Scientists are using neutron radiation to look inside solid steel and analyse the stresses within rail tracks. This research will ultimately improve the safety and operational and repair efficiency of heavy-haul railways.
The wheels of heavily laden trains place considerable rolling-contact loading on rail tracks. The heavy loads can change the material properties near the running surface and within the railhead—causing “fatigue”. A number of serious incidents, including derailments, have been attributed to rail failures resulting from rolling-contact fatigue and accumulated residual stress.
Bragg Institute instrument scientist Dr Vladimir Luzin is looking at fatigue in insulated rail joints (IRJs) within a research project initiated by the Cooperative Research Centre for Rail Innovation. IRJs are an integral part of rail track systems, but they are also weak points, and their replacement is the single largest track maintenance cost in New South Wales, apart from ballast work.

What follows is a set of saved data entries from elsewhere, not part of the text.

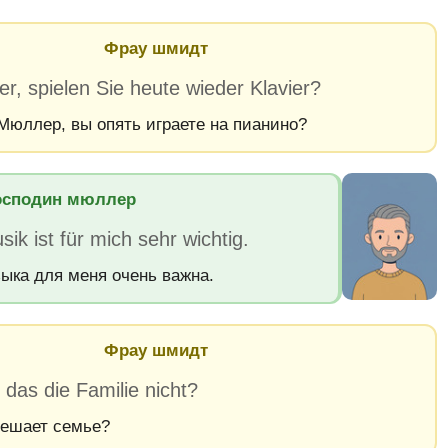
Фрау шмидт
er, spielen Sie heute wieder Klavier?
Мюллер, вы опять играете на пианино?
осподин мюллер
ik ist für mich sehr wichtig.
зыка для меня очень важна.
Фрау шмидт
 das die Familie nicht?
мешает семье?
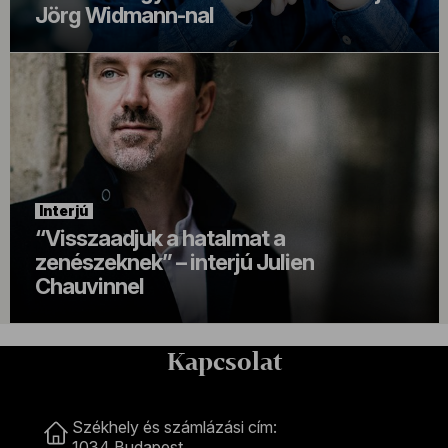
Jörg Widmann-nal
Interjú
“Visszaadjuk a hatalmat a
zenészeknek” – interjú Julien
Chauvinnel
Kapcsolat
Kapcsolat
Székhely és számlázási cím:
1034 Budapest,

“When a rail comes out of a factory it has already some residual stress,” explains Vladimir. “Now we are looking at the atomic level to see how these stresses develop through the life of the rail joints.”
Vladimir uses neutron diffraction to see how residual stresses evolve through different production steps and during service. The beauty of neutrons is that they can penetrate steel—unlike X-rays—and they can be used to map the stresses inside the rail components non-destructively.
Manufacturers and operators want to control and minimise these stresses. This research, backed by modellers and metallurgists, will help industry partners cut costs, modify production methods and develop rails of a quality and strength that can handle increasing loads.